> _Required work_
Say how many lines in the data hold "that". Nothing else belongs in the answer.

> _Page images and extracted text_
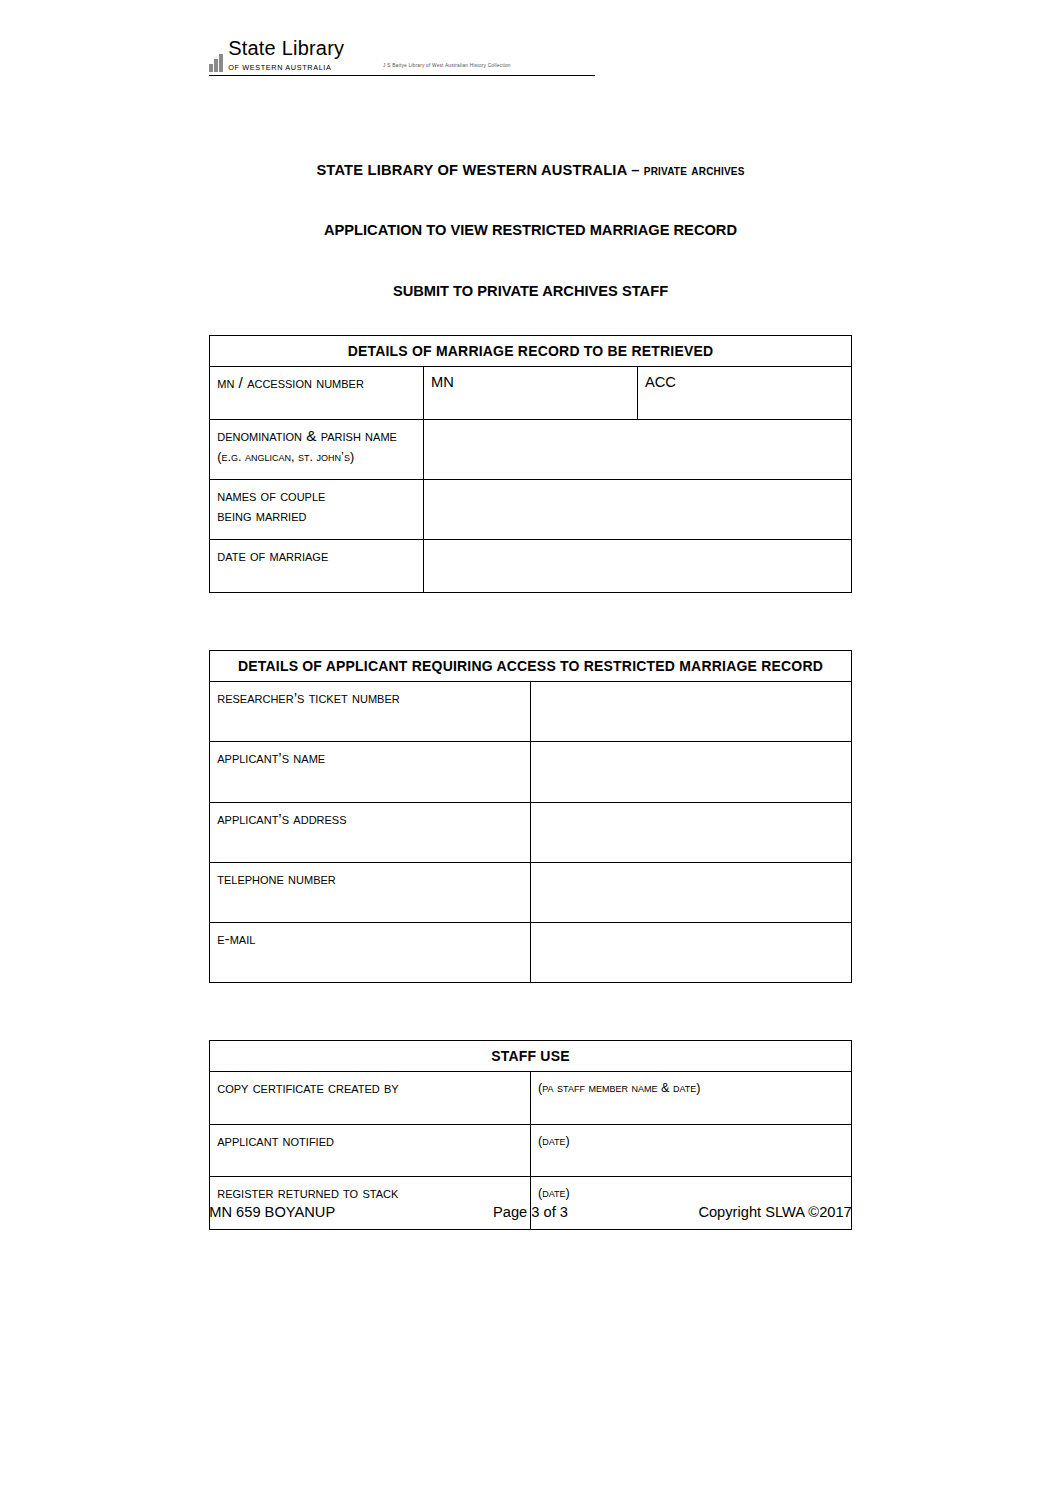State Library
of Western Australia
J S Battye Library of West Australian History Collection
STATE LIBRARY OF WESTERN AUSTRALIA – Private Archives
APPLICATION TO VIEW RESTRICTED MARRIAGE RECORD
SUBMIT TO PRIVATE ARCHIVES STAFF
| DETAILS OF MARRIAGE RECORD TO BE RETRIEVED |
| --- |
| MN / Accession Number | MN | ACC |
| Denomination & Parish Name (e.g. Anglican, St. John’s) | |
| Names of Couple Being Married | |
| Date of Marriage | |
| DETAILS OF APPLICANT REQUIRING ACCESS TO RESTRICTED MARRIAGE RECORD |
| --- |
| Researcher’s Ticket Number | |
| Applicant’s Name | |
| Applicant’s Address | |
| Telephone Number | |
| E-mail | |
| STAFF USE |
| --- |
| Copy Certificate Created By | (PA Staff Member Name & Date) |
| Applicant Notified | (Date) |
| Register Returned to Stack | (Date) |
MN 659 BOYANUP
Page 3 of 3
Copyright SLWA ©2017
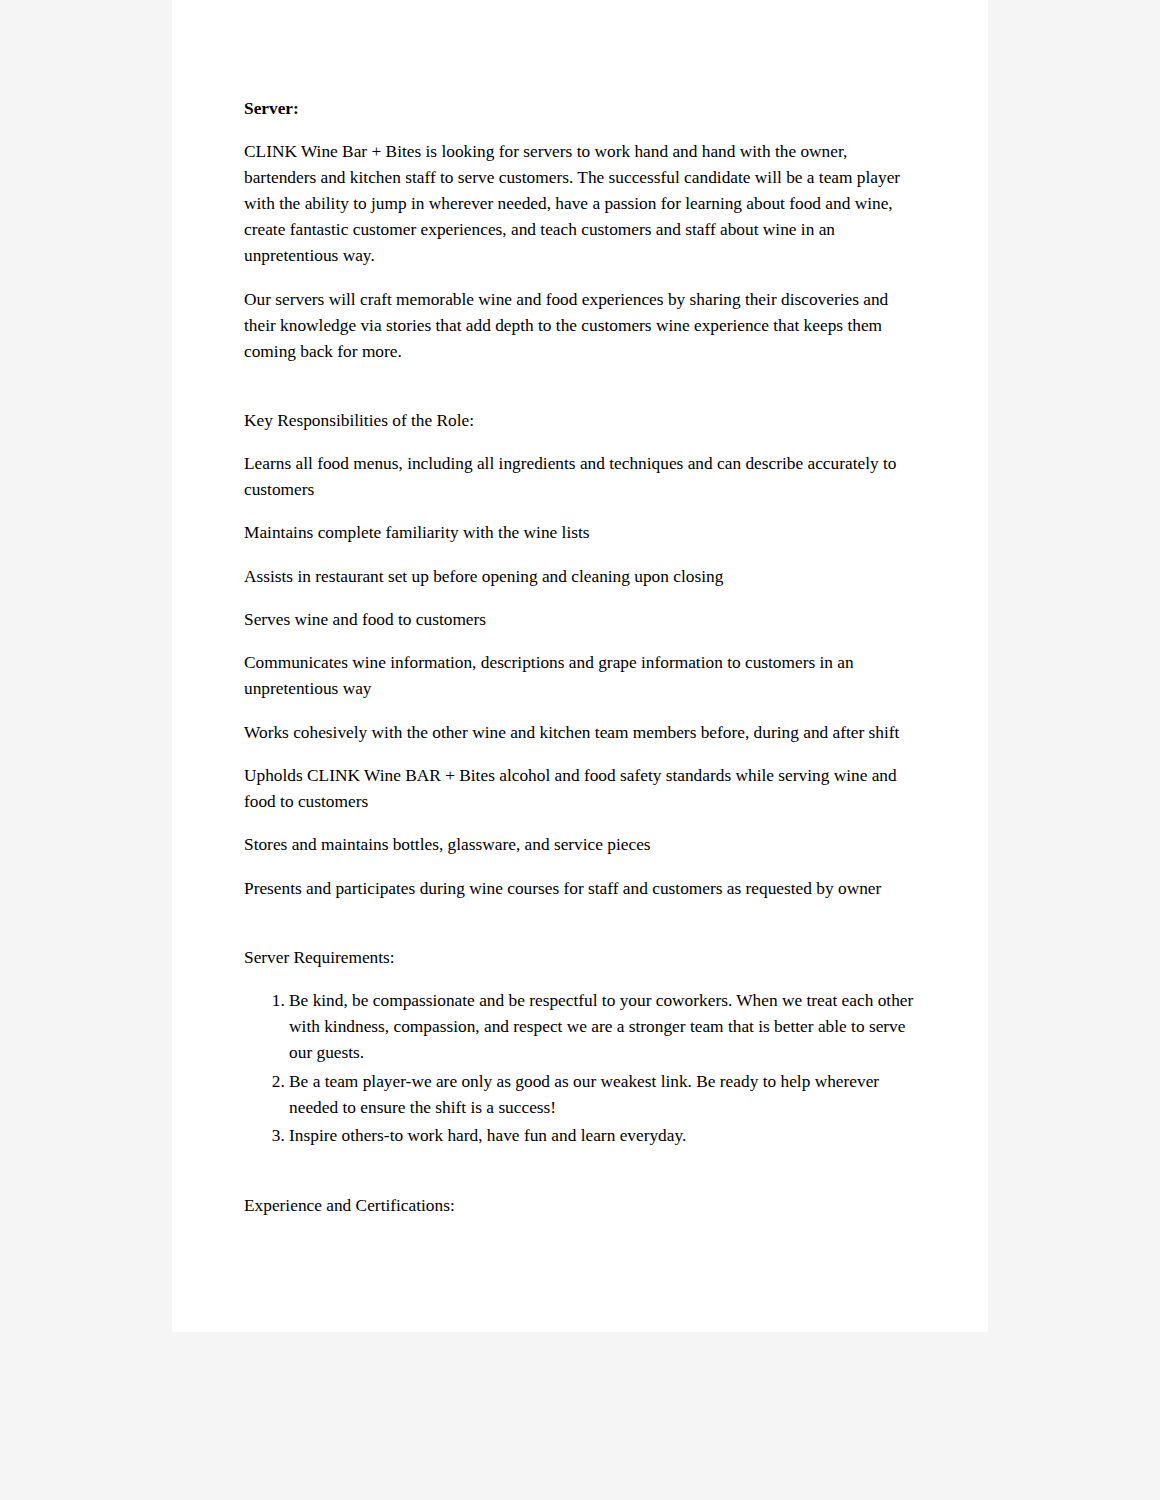Server:
CLINK Wine Bar + Bites is looking for servers to work hand and hand with the owner, bartenders and kitchen staff to serve customers. The successful candidate will be a team player with the ability to jump in wherever needed, have a passion for learning about food and wine, create fantastic customer experiences, and teach customers and staff about wine in an unpretentious way.
Our servers will craft memorable wine and food experiences by sharing their discoveries and their knowledge via stories that add depth to the customers wine experience that keeps them coming back for more.
Key Responsibilities of the Role:
Learns all food menus, including all ingredients and techniques and can describe accurately to customers
Maintains complete familiarity with the wine lists
Assists in restaurant set up before opening and cleaning upon closing
Serves wine and food to customers
Communicates wine information, descriptions and grape information to customers in an unpretentious way
Works cohesively with the other wine and kitchen team members before, during and after shift
Upholds CLINK Wine BAR + Bites alcohol and food safety standards while serving wine and food to customers
Stores and maintains bottles, glassware, and service pieces
Presents and participates during wine courses for staff and customers as requested by owner
Server Requirements:
Be kind, be compassionate and be respectful to your coworkers. When we treat each other with kindness, compassion, and respect we are a stronger team that is better able to serve our guests.
Be a team player-we are only as good as our weakest link. Be ready to help wherever needed to ensure the shift is a success!
Inspire others-to work hard, have fun and learn everyday.
Experience and Certifications:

> _Output of the task_
2